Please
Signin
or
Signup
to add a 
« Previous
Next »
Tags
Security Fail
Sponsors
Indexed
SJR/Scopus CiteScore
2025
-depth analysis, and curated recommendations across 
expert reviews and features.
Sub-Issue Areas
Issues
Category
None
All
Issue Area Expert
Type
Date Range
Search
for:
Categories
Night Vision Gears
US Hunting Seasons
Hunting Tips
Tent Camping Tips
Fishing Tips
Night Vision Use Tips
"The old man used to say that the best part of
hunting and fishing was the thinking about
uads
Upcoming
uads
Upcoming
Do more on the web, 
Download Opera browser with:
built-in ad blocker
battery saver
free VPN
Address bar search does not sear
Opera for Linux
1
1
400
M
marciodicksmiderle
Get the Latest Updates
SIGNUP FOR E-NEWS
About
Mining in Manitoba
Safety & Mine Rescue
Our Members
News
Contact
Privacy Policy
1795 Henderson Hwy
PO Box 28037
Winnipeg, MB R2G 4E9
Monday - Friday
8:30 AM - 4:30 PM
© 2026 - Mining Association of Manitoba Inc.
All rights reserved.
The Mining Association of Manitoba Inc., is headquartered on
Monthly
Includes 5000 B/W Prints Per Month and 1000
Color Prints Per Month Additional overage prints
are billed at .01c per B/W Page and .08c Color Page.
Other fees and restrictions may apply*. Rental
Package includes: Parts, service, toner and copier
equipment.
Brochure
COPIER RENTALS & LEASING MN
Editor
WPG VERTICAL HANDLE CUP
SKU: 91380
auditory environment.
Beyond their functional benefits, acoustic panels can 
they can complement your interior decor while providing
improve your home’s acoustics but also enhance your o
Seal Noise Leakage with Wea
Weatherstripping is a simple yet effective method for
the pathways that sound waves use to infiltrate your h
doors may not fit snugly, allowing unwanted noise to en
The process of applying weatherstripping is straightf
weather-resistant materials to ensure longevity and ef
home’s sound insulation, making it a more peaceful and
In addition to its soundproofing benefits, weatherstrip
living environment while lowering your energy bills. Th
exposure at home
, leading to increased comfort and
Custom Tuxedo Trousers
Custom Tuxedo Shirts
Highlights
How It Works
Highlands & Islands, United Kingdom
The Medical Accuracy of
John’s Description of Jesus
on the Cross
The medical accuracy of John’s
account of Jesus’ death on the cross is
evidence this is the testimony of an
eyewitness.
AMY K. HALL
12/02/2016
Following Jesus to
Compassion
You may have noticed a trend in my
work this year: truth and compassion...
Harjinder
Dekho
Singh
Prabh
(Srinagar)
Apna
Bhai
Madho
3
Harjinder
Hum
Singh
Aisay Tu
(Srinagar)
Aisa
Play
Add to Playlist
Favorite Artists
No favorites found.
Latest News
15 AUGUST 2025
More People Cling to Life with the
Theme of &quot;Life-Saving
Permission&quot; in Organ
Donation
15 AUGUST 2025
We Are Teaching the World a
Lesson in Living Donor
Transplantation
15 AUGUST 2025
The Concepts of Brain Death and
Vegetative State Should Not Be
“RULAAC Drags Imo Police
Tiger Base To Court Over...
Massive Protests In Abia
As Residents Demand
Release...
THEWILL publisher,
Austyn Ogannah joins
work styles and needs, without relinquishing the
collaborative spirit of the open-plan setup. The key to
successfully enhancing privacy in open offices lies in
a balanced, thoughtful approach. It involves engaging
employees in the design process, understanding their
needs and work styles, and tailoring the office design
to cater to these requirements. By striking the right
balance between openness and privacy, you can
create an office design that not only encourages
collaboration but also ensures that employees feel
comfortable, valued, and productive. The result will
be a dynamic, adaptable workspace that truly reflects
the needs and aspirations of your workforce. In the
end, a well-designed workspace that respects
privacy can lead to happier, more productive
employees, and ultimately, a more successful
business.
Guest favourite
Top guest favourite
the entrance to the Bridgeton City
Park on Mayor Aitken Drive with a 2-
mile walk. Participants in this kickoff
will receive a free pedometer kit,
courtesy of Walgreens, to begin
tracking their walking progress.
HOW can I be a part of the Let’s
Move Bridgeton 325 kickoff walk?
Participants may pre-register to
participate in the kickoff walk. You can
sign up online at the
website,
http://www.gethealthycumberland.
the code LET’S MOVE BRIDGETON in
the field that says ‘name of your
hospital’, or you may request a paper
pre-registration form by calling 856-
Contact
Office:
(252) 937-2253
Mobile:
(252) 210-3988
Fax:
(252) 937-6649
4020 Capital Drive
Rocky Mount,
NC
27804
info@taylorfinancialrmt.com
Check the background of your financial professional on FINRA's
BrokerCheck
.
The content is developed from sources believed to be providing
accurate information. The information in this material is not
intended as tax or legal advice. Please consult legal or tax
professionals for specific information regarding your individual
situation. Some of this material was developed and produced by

- Work to complete
Write out, from the lines above, only those from the line with "The process of" to the line with "be a dynamic, adaptable", exactly as given, including the first and the last.

- Solved exercise
The process of applying weatherstripping is straightf
weather-resistant materials to ensure longevity and ef
home’s sound insulation, making it a more peaceful and
In addition to its soundproofing benefits, weatherstrip
living environment while lowering your energy bills. Th
exposure at home
, leading to increased comfort and
Custom Tuxedo Trousers
Custom Tuxedo Shirts
Highlights
How It Works
Highlands & Islands, United Kingdom
The Medical Accuracy of
John’s Description of Jesus
on the Cross
The medical accuracy of John’s
account of Jesus’ death on the cross is
evidence this is the testimony of an
eyewitness.
AMY K. HALL
12/02/2016
Following Jesus to
Compassion
You may have noticed a trend in my
work this year: truth and compassion...
Harjinder
Dekho
Singh
Prabh
(Srinagar)
Apna
Bhai
Madho
3
Harjinder
Hum
Singh
Aisay Tu
(Srinagar)
Aisa
Play
Add to Playlist
Favorite Artists
No favorites found.
Latest News
15 AUGUST 2025
More People Cling to Life with the
Theme of &quot;Life-Saving
Permission&quot; in Organ
Donation
15 AUGUST 2025
We Are Teaching the World a
Lesson in Living Donor
Transplantation
15 AUGUST 2025
The Concepts of Brain Death and
Vegetative State Should Not Be
“RULAAC Drags Imo Police
Tiger Base To Court Over...
Massive Protests In Abia
As Residents Demand
Release...
THEWILL publisher,
Austyn Ogannah joins
work styles and needs, without relinquishing the
collaborative spirit of the open-plan setup. The key to
successfully enhancing privacy in open offices lies in
a balanced, thoughtful approach. It involves engaging
employees in the design process, understanding their
needs and work styles, and tailoring the office design
to cater to these requirements. By striking the right
balance between openness and privacy, you can
create an office design that not only encourages
collaboration but also ensures that employees feel
comfortable, valued, and productive. The result will
be a dynamic, adaptable workspace that truly reflects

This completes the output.